## Input data

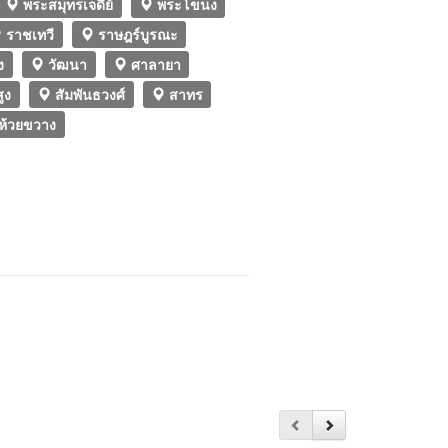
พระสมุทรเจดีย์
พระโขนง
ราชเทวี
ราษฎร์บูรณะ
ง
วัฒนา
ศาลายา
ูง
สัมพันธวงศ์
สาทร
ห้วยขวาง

---

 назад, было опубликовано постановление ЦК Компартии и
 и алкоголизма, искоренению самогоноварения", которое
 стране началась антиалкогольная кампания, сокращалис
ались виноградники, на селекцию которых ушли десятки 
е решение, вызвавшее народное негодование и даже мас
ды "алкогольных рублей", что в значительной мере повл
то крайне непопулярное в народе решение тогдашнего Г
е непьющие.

## Problem description
Transcribe the lines of the listing, starting with the line that contains "назад, было опубликовано" and going on through the line that contains "е непьющие.".

## Your solution
 назад, было опубликовано постановление ЦК Компартии и
 и алкоголизма, искоренению самогоноварения", которое
 стране началась антиалкогольная кампания, сокращалис
ались виноградники, на селекцию которых ушли десятки 
е решение, вызвавшее народное негодование и даже мас
ды "алкогольных рублей", что в значительной мере повл
то крайне непопулярное в народе решение тогдашнего Г
е непьющие.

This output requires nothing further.